Q&A: How to Find Open Problems for Math Research?

by Justin Skycak on

Cross-posted from here.

Question

Though not an undergraduate student, I just wanted to know where can I find hard new types of problems regarding the problems in graduate level mathematics.

Where can I find all kinds of research and open problems? I know that Wikipedia gives a list of problems but I still doubt that there are many problems on some authentic math-research websites.

Answer

I am happy to answer, though I need to preface my answer with a couple disclaimers:

  • It's really unlikely that you'll be able to rigorously solve any of these problems without a thorough background in both undergraduate and graduate-level math. Even graduate students generally need to spend some time specializing before they're in a position where they can make a contribution towards the "edge" of humanity's collective mathematical knowledge.
  • I'm not a professional research mathematician. I just had a phase during undergrad when I was really interested in learning more about what kinds of problems are "open" in math today -- in particular, the "typical" kinds of open problems, not just genius-level Millennium Prize problems and the like. (I was curious to see what the "edge" of math looks like nowadays, since today's math goes so deep that it can be hard to know just how deep.)

Anyway, here’s my answer.

The site openproblemgarden.org gets mentioned a lot for these kinds of questions, but it’s heavily slanted towards graph theory and isn’t exactly comprehensive and up-to-date.

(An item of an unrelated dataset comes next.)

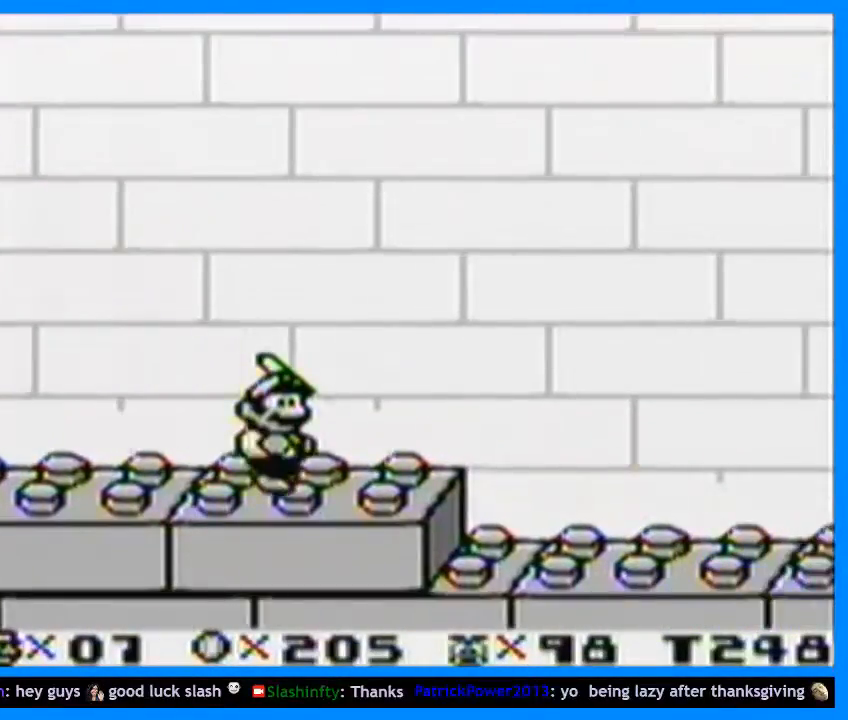
{"buttons": ["Y", "DPAD_RIGHT"], "events": []}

I think you’ll have better luck searching Google Scholar with the query "unsolved open problems in [insert specific field of math here]" and putting some date constraint to limit the search to fairly recent results.

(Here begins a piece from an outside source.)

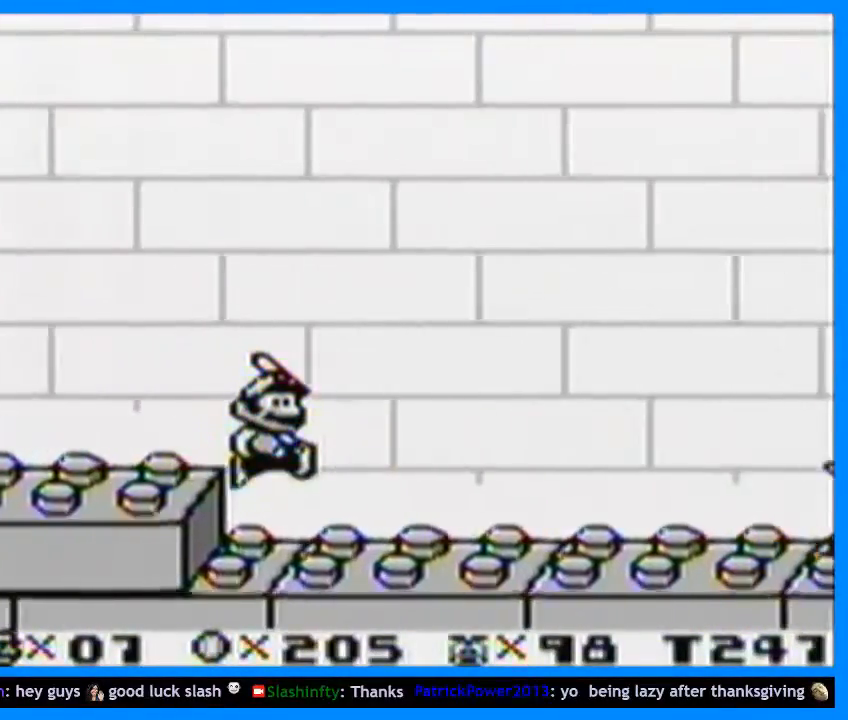
{"buttons": ["Y", "DPAD_RIGHT"], "events": [[233, "B", "down"], [300, "B", "up"], [333, "Y", "up"], [400, "Y", "down"]]}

For example, you might search “unsolved open problems in combinatorics” and limit the results since 2020. (Of course, this is just a starting point, and you’ll want to play around with the date range and the specificity of the query to get better results.)

Note that if you identify an open problem that you’re interested in learning more about, you’ll also need to do follow-up searches to learn more about the work that has been done on that problem, especially any work that has been done since the “open problem” article that you’re reading was published (who knows, the problem may have been solved since then, or some other kind of progress may have been made).